My favorite accompaniment to the grilled steak sandwich (or any grilled cheese sandwich) would have to be a piping hot bowl of tomato soup because they were meant to be. Even Jeremy, the man who used to fear tomatoes, concedes this fact and enjoys his sandwich with tomato soup. I’m curious to hear what your favorite soup and sandwich combinations are. I know I can’t be the only sandwich lover out there.
dear sandwich, how i love thee
Grilled Steak Sandwich
2 tsps vegetable oil
1 medium yellow onion, sliced thin
salt to taste (optional)
2 slices bread, buttered on one side (I like the sourdough)

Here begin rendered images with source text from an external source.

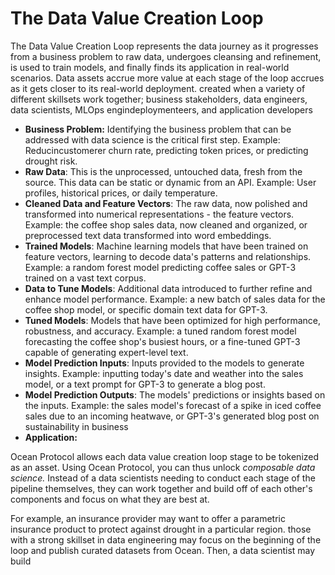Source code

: # The Data Value Creation Loop

The Data Value Creation Loop represents the data journey as it progresses from a business problem to raw data, undergoes cleansing and refinement, is used to train models, and finally finds its application in real-world scenarios. Data assets accrue more value at each stage of the loop accrues as it gets closer to its real-world deployment. created when a variety of different skillsets work together; business stakeholders, data engineers, data scientists, MLOps engindeploymenteers, and application developers&#x20;

* **Business Problem:** Identifying the business problem that can be addressed with data science is the critical first step. Example: Reducincustomerer churn rate, predicting token prices, or predicting drought risk.&#x20;
* **Raw Data**: This is the unprocessed, untouched data, fresh from the source. This data can be static or dynamic from an API. Example: User profiles, historical prices, or daily temperature.
* **Cleaned Data and Feature Vectors**: The raw data, now polished and transformed into numerical representations - the feature vectors. Example: the coffee shop sales data, now cleaned and organized, or preprocessed text data transformed into word embeddings.
* **Trained Models**: Machine learning models that have been trained on feature vectors, learning to decode data's patterns and relationships. Example: a random forest model predicting coffee sales or GPT-3 trained on a vast text corpus.
* **Data to Tune Models**: Additional data introduced to further refine and enhance model performance. Example: a new batch of sales data for the coffee shop model, or specific domain text data for GPT-3.
* **Tuned Models**: Models that have been optimized for high performance, robustness, and accuracy. Example: a tuned random forest model forecasting the coffee shop's busiest hours, or a fine-tuned GPT-3 capable of generating expert-level text.
* **Model Prediction Inputs**: Inputs provided to the models to generate insights. Example: inputting today's date and weather into the sales model, or a text prompt for GPT-3 to generate a blog post.
* **Model Prediction Outputs**: The models' predictions or insights based on the inputs. Example: the sales model's forecast of a spike in iced coffee sales due to an incoming heatwave, or GPT-3's generated blog post on sustainability in business
* **Application:**&#x20;



Ocean Protocol allows each data value creation loop stage to be tokenized as an asset. Using Ocean Protocol, you can thus unlock _composable data science._ Instead of a data scientists needing to conduct each stage of the pipeline themselves, they can work together and build off of each other's components and focus on what they are best at.&#x20;

For example, an insurance provider may want to offer a parametric insurance product to protect against drought in a particular region. those with a strong skillset in data engineering may focus on the beginning of the loop and publish curated datasets from Ocean. Then, a data scientist may build





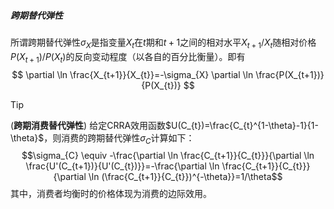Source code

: ##### 跨期替代弹性
所谓跨期替代弹性$\sigma_{X}$是指变量$X_{t}$在$t$期和$t+1$之间的相对水平$X_{t+1}/X_{t}$随相对价格$P(X_{t+1})/P(X_{t})$的反向变动程度（以各自的百分比衡量）。即有
$$
\partial \ln \frac{X_{t+1}}{X_{t}}=-\sigma_{X} \partial \ln \frac{P(X_{t+1})}{P(X_{t})}
$$

> [!Tip] 
> (**跨期消费替代弹性**) 给定CRRA效用函数$U(C_{t})=\frac{C_{t}^{1-\theta}-1}{1-\theta}$，则消费的跨期替代弹性$\sigma_{C}$计算如下：
>$$\sigma_{C} \equiv -\frac{\partial \ln \frac{C_{t+1}}{C_{t}}}{\partial \ln \frac{U'(C_{t+1})}{U'(C_{t})}}=-\frac{\partial \ln \frac{C_{t+1}}{C_{t}}}{\partial \ln (\frac{C_{t+1}}{C_{t}})^{-\theta}}=1/\theta$$
> 其中，消费者均衡时的价格体现为消费的边际效用。


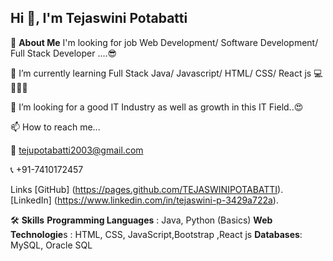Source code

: ## Hi 👋, I'm Tejaswini Potabatti

🚀 **About Me**
I'm looking for job Web Development/ Software Development/ Full Stack Developer ....😎

🌱 I’m currently learning Full Stack Java/ Javascript/ HTML/ CSS/ React js 💻📝🙇‍♂️

💞️ I’m looking for a good IT Industry as well as growth in this IT Field..😍

📫 How to reach me...

📩 tejupotabatti2003@gmail.com

📞 +91-7410172457

Links
[GitHub] (https://pages.github.com/TEJASWINIPOTABATTI).
[LinkedIn] (https://www.linkedin.com/in/tejaswini-p-3429a722a).

🛠 **Skills**
**Programming Languages** : Java, Python (Basics)
**Web Technologie**s : HTML, CSS, JavaScript,Bootstrap ,React js
**Databases**: MySQL, Oracle SQL
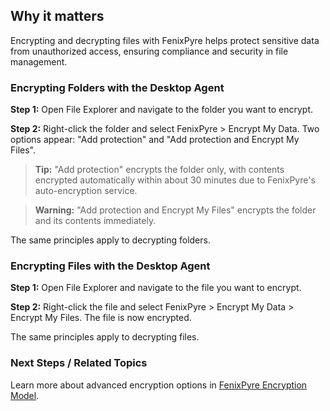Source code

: 
## Why it matters
Encrypting and decrypting files with FenixPyre helps protect sensitive data from unauthorized access, ensuring compliance and security in file management.

### Encrypting Folders with the Desktop Agent

**Step 1:** Open File Explorer and navigate to the folder you want to encrypt.

**Step 2:** Right-click the folder and select FenixPyre > Encrypt My Data. Two options appear: "Add protection" and "Add protection and Encrypt My Files".

> **Tip:** "Add protection" encrypts the folder only, with contents encrypted automatically within about 30 minutes due to FenixPyre's auto-encryption service.

> **Warning:** "Add protection and Encrypt My Files" encrypts the folder and its contents immediately.

The same principles apply to decrypting folders.

### Encrypting Files with the Desktop Agent

**Step 1:** Open File Explorer and navigate to the file you want to encrypt.

**Step 2:** Right-click the file and select FenixPyre > Encrypt My Data > Encrypt My Files. The file is now encrypted.

<!-- IMG:     ./media/05-user-guide/how-to-encrypt-decrypt-files/screenshot1.png | Alt: Context menu for encrypting files -->

The same principles apply to decrypting files.

### Next Steps / Related Topics
Learn more about advanced encryption options in [FenixPyre Encryption Model](../02-core-concepts/encryption-model.md).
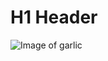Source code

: # H1 Header

![Image of garlic](https://www.veggycation.com.au/siteassets/veggycationvegetable/garlic.jpg)

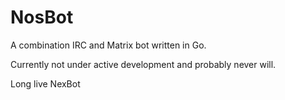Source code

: # NosBot

A combination IRC and Matrix bot written in Go.

Currently not under active development and probably never will.

Long live NexBot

1-2 slices cheese (I like the Swiss)
leftover steak, sliced thin
In a medium sauté pan, heat vegetable oil over medium-high heat. Add onions and sauté until translucent and golden (about 5-10 minutes depending on the heat and how impatient you are). Add a little salt if desired. Remove from heat and set aside. You can either use the same pan (cleared of onions) or another flat-bottomed pan and place a slice of bread, buttered-side down on medium heat. Layer the cheese evenly on the non-buttered side of the bread. Then layer the steak over the cheese. Top with onions and set the second slice of bread non-buttered side down on the sandwich. The cheese will begin to melt in a few minutes. Watch that the base bread doesn’t burn during the cheese-melting phase. When the bread is crisp and golden, flip the sandwich to brown the other side and then serve. Makes one kickass sandwich.